- _Soal Latihan_:
• A. Tulis ulang bagian berita kurs rupiah, mulai dari kata-kata yang memuat "Ibrahim Assuaibi selaku" dan berhenti setelah "Rp18.050 per dolar AS.", lalu ganti "pengamat" dengan "analis".
• B. Lanjutkan berita kurs rupiah setelah kalimat terakhirnya.

JAKARTA – Posisi nilai tukar rupiah mengawali perdagangan hari Jumat (3/7/2026) di zona hijau dengan apresiasi sebesar 0,23% atau terapresiasi 42 poin menuju level Rp17.953 per dolar AS. Pada waktu yang bersamaan, pergerakan indeks dolar AS (DXY) terpantau melandai tipis sebesar 0,02% ke posisi 100,83.
Saat ini, arah pergerakan mata uang garuda di pasar valuta asing disetir oleh kombinasi dari sentimen eksternal dan kondisi dalam negeri. Rentetan faktor tersebut diperkirakan membuat pergerakan rupiah bergulir fluktuatif dan berisiko ditutup melemah di akhir sesi nanti.
Ibrahim Assuaibi selaku pengamat pasar uang dan komoditas memproyeksikan kurs rupiah hari ini akan mendarat di zona merah pada rentang Rp17.990 sampai Rp18.050 per dolar AS.
Sebagai informasi, pada sesi penutupan perdagangan Kamis (2/7) kemarin, rupiah finis melemah 43 poin ke level Rp17.995 per dolar AS.
Ibrahim menjabarkan bahwa pelaku pasar saat ini mengalkulasi adanya probabilitas sebesar 67% terkait rencana kenaikan suku bunga acuan oleh The Fed pada pertemuan bulan September mendatang.
Selain kebijakan moneter AS, eskalasi konflik di kawasan Timur Tengah juga terus dipantau secara ketat oleh para investor.

- _Informasi yang Diberikan_:
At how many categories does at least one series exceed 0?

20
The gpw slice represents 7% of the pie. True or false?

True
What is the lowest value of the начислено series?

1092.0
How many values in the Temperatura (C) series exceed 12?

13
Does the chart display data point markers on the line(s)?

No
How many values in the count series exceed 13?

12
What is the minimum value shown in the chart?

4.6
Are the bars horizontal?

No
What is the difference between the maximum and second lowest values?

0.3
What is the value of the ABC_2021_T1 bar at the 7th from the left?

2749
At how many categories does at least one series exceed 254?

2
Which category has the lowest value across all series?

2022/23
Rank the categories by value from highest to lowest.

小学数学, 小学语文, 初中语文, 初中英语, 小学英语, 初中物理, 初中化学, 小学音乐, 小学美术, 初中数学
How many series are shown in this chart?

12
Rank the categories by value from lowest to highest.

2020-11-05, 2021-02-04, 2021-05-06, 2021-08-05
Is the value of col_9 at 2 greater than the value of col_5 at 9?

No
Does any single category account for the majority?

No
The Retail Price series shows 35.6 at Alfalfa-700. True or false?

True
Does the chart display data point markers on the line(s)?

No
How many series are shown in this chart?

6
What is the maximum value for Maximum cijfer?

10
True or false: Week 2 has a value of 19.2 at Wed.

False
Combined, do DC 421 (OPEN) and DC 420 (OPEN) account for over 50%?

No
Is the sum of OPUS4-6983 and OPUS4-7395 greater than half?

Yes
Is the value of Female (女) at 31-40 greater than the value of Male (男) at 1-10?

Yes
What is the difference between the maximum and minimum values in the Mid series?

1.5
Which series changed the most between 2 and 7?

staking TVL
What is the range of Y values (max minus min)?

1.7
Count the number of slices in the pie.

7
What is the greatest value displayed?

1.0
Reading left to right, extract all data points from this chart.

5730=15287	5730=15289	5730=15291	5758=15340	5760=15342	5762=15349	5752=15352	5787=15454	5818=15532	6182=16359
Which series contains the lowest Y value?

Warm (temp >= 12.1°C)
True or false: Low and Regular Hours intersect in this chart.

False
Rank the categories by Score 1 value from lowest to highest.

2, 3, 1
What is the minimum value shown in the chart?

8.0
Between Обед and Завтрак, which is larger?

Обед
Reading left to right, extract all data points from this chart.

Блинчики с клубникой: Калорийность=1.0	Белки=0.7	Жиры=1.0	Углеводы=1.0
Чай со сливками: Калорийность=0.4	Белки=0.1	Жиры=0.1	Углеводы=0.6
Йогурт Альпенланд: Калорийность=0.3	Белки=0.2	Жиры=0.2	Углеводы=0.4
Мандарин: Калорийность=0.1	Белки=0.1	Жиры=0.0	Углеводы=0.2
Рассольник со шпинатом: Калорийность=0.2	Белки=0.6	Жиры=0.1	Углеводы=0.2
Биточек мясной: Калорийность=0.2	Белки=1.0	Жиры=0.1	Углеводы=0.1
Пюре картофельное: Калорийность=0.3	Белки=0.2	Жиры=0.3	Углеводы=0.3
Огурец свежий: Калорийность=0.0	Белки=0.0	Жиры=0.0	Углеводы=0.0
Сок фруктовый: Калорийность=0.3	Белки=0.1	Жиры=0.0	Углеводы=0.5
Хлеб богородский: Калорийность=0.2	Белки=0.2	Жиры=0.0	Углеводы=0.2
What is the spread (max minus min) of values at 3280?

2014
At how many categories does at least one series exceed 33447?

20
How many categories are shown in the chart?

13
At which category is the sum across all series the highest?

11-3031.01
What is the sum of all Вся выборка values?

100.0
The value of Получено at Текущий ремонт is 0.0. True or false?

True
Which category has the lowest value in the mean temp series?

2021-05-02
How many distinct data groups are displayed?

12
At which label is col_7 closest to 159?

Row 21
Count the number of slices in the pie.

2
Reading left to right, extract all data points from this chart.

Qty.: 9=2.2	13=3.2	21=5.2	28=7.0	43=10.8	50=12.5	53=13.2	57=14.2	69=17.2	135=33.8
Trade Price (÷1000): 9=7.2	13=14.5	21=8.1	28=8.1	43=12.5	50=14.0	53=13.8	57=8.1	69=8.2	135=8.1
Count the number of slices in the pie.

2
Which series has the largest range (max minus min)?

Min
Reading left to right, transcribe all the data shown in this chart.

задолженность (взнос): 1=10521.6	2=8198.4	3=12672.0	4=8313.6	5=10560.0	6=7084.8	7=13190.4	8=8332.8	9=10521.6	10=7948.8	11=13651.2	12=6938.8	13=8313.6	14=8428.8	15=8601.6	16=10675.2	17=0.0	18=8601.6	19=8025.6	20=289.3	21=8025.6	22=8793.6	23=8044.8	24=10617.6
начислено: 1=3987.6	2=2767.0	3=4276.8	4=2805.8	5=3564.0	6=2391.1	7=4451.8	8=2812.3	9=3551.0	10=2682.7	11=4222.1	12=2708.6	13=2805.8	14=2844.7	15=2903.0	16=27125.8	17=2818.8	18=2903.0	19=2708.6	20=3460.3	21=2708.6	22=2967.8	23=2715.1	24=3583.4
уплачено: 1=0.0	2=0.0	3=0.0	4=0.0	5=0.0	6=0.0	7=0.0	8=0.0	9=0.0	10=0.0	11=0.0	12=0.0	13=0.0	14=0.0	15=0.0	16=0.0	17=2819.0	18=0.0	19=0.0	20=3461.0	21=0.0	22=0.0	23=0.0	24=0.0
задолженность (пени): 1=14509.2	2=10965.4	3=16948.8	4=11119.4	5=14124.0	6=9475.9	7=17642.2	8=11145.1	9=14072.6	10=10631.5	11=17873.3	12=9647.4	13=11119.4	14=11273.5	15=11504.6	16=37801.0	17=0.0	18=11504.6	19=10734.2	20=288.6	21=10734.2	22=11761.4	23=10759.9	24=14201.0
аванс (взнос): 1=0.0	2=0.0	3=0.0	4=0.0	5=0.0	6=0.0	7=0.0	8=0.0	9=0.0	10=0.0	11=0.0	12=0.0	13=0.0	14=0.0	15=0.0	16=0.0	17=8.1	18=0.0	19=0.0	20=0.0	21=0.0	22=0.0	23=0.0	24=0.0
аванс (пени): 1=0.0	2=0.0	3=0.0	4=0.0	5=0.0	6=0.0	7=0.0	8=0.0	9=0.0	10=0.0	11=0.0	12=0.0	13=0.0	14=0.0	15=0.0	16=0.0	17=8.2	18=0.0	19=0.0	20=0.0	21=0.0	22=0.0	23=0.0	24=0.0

- _Kunci Jawaban_:
• A.
Ibrahim Assuaibi selaku analis pasar uang dan komoditas memproyeksikan kurs rupiah hari ini akan mendarat di zona merah pada rentang Rp17.990 sampai Rp18.050 per dolar AS.

• B.
Berdasarkan perkembangan terbaru dari otoritas Qatar, pihak Iran dan AS dilaporkan telah menorehkan kemajuan yang konstruktif dalam rangkaian dialog tidak langsung yang berakhir pada hari Rabu lalu. Agenda perundingan ini difokuskan pada upaya pembukaan blokade di kawasan Selat Hormuz.
"Meskipun lalu lintas telah sebagian pulih, kedua negara saling menyerang akhir pekan lalu setelah serangan Iran terhadap kapal kargo," kata Ibrahim, dikutip Jumat (3/7/2026).
Sementara dari aspek domestik, Ibrahim menilai tingkat kepercayaan para pemodal terhadap iklim investasi Indonesia sedang diuji menyusul hadirnya jajaran kabar negatif sepanjang kuartal kedua ini.
Rentetan isu seperti penanganan kasus korupsi kakap, kecemasan fiskal pasca-defisit neraca perdagangan per Mei, kenaikan angka inflasi, hingga penundaan pengumuman indeks oleh MSCI berpadu mengikis sentimen positif investor.
"Selain itu, data Purchasing Managers' Index (PMI) yang dirilis S&P Global menunjukkan PMI Indonesia berada di 46,9 pada Juni 2026. Ini adalah tingkat penurunan yang paling kuat dalam setahun," tandasnya.